# 2007 sentra blinkers



## Mike W (10 mo ago)

My 2007 sentra, left blinkers work dependably, right work,,,, sometimes , any ideas?


----------



## VStar650CL (Nov 12, 2020)

There isn't really anything common to front and rear signals on each side except the wire out of the BCM and the turn signal switch. So if the whole righthand circuit is working sporadically, the switch is certainly more likely. It isn't hard to change out, you simply remove the steering column cover and release the plastic pawls holding the switch to the clockspring assembly. Tools required: Phillips screwdriver, thumb, fingers.


----------



## Mike W (10 mo ago)

Well,,,,, a bit more detail,
when I bought the car two months ago, I learned quite quickly that the horn didn’t work, when it needed to quite badly.
so, backyard mechanically I checked the fuse, replaced the relay, pulled the horn out of the car and tested it remotely.
the horn worked. As per utube the next step I took was to replace the clock spring module. Horn worked ! left blinkers worked fine and the right side worked occasionally, so I replaced the turn signal/headlight switch,,,,, didn’t improve my problem. Now I’m thinking (grasping at straws) perhaps a faulty clock spring module ? I’ll keep you informed.


----------



## VStar650CL (Nov 12, 2020)

Mike W said:


> Now I’m thinking (grasping at straws) perhaps a faulty clock spring module ? I’ll keep you informed.

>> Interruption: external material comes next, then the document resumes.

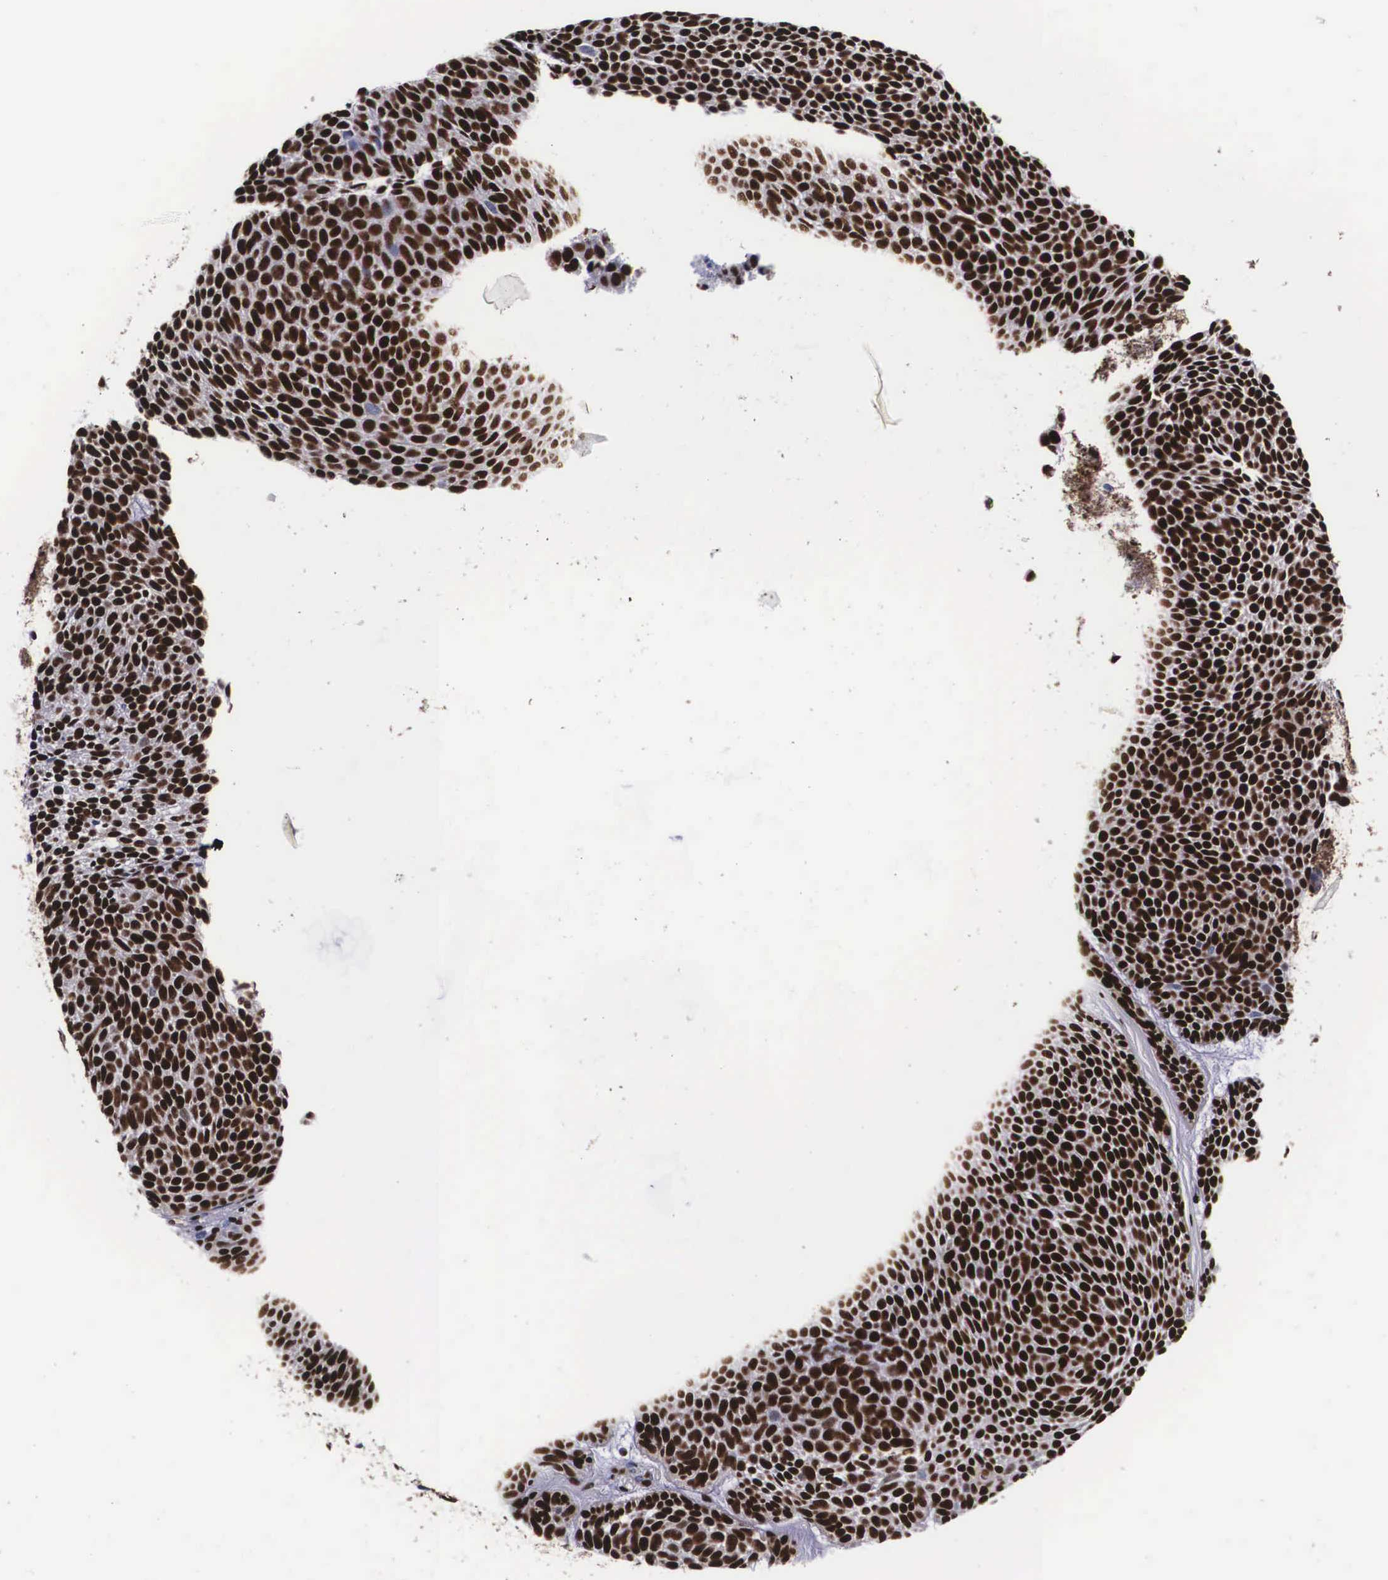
{"staining": {"intensity": "strong", "quantity": ">75%", "location": "nuclear"}, "tissue": "skin cancer", "cell_type": "Tumor cells", "image_type": "cancer", "snomed": [{"axis": "morphology", "description": "Basal cell carcinoma"}, {"axis": "topography", "description": "Skin"}], "caption": "The micrograph displays a brown stain indicating the presence of a protein in the nuclear of tumor cells in skin basal cell carcinoma.", "gene": "PABPN1", "patient": {"sex": "male", "age": 84}}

That could be. The switch connections don't pass through the ribbon of the clockspring, but they do pass through the body of it on either internal wires or molded contacts.


----------



## Mike W (10 mo ago)

update #2, got a additional new clock spring, installed it and EVERYTHING works like new !


----------



## k87n (10 mo ago)

The blinker need some fluid ? 😅


----------



## Mike W (10 mo ago)

#1 attempt,,,,, WD40 it to death !1
#2 attempt,,,,, no more right hand turns
#3 attempt,,,,, airbag clock spring #2, yup alls good


----------



## k87n (10 mo ago)

What your mechanic think about your electronic sometime your kick the wire with your feet and they broke...


----------